(Excerpted passage Opens)

Generation of Optical Coherent State Superpositions by Number-Resolved Photon Subtraction from Squeezed Vacuum

TL;DR

This paper demonstrates the generation of optical coherent state superpositions by subtracting up to three photons from squeezed vacuum light, utilizing a high-efficiency photon-number-resolving detector to confirm the creation of larger-amplitude CSSs.

Contribution

First experiment to use full photon-number-resolving capabilities of a transition edge sensor for CSS generation via photon subtraction from squeezed vacuum.

(Excerpted passage Closes)
(Record set Opens)

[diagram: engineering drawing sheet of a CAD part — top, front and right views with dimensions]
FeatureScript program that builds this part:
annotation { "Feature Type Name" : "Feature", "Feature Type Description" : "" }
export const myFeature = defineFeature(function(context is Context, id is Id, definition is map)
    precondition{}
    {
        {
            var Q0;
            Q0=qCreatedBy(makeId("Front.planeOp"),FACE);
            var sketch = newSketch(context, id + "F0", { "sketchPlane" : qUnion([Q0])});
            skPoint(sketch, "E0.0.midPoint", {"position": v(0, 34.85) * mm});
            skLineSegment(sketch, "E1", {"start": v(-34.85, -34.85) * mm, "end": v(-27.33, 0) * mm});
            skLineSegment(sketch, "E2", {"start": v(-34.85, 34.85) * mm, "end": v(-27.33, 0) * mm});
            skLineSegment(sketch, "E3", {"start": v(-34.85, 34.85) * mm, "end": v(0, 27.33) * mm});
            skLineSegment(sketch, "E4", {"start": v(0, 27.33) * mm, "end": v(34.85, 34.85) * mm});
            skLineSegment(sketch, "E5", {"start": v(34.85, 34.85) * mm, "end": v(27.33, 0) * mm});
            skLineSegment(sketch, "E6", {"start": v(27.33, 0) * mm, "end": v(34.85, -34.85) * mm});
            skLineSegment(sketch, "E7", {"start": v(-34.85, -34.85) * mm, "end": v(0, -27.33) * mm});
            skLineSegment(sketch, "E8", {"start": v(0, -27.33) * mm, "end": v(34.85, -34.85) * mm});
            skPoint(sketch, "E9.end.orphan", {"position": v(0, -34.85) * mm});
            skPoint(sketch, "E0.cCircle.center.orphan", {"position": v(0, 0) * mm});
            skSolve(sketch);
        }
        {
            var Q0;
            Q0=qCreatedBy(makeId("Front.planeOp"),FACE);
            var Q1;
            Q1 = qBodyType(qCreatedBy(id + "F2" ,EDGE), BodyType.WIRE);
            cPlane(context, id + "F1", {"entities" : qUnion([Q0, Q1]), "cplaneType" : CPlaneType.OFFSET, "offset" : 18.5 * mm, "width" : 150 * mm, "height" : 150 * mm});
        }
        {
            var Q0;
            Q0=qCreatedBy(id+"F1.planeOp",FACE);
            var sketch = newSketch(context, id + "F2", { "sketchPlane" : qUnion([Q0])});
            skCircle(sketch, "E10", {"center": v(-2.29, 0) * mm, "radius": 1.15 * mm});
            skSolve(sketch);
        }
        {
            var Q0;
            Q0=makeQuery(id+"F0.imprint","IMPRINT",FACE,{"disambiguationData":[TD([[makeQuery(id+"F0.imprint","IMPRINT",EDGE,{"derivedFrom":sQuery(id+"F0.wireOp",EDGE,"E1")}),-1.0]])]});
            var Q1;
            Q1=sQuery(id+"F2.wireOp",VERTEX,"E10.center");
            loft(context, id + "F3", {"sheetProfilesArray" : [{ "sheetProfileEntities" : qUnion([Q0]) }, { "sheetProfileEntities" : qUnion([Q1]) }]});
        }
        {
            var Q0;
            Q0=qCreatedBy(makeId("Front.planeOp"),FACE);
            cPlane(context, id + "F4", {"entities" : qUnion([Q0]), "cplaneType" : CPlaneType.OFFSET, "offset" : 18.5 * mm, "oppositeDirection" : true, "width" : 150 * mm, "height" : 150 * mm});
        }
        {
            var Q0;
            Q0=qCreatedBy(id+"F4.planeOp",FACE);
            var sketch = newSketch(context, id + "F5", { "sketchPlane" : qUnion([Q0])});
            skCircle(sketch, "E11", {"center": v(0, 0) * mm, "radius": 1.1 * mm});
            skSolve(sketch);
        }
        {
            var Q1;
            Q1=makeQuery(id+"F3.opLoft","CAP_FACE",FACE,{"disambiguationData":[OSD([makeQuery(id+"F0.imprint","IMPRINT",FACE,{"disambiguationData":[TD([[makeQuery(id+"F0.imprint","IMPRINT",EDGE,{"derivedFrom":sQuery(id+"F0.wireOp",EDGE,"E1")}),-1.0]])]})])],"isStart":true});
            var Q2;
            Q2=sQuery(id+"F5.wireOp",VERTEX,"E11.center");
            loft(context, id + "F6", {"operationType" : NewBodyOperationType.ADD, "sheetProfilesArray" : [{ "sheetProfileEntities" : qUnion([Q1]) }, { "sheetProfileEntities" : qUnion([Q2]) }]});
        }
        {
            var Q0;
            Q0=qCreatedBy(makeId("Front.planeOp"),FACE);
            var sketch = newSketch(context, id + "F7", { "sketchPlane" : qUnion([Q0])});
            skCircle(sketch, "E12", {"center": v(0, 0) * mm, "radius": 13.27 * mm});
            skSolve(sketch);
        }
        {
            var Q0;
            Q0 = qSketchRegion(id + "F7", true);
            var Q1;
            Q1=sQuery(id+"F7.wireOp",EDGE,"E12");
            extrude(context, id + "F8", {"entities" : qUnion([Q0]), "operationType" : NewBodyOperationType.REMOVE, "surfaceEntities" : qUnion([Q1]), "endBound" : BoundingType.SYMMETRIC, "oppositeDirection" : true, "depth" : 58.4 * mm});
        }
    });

(Record set Closes)

Requirement 1
In the summary of the paper on coherent state superpositions, whose photon-number-resolving capabilities does the experiment use?
Requirement 2
Continue the summary of the paper on coherent state superpositions from its last sentence.
The entries have no role in this work.

Answer section 1
Those of a transition edge sensor.

Answer section 2
Findings

Successfully created CSS with mean photon number 2.75

Achieved fidelity of 0.59 with ideal CSS

Higher photon subtraction yields larger-amplitude CSSs

Abstract

We have created heralded coherent state superpositions (CSS), by subtracting up to three photons from a pulse of squeezed vacuum light. To produce such CSSs at a sufficient rate, we used our high-efficiency photon-number-resolving transition edge sensor to detect the subtracted photons. This is the first experiment enabled by and utilizing the full photon-number-resolving capabilities of this detector. The CSS produced by three-photon subtraction had a mean photon number of 2.75 -0.24/+0.06 and a fidelity of 0.59 -0.14/+0.04 with an ideal CSS. This confirms that subtracting more photons results in higher-amplitude CSSs.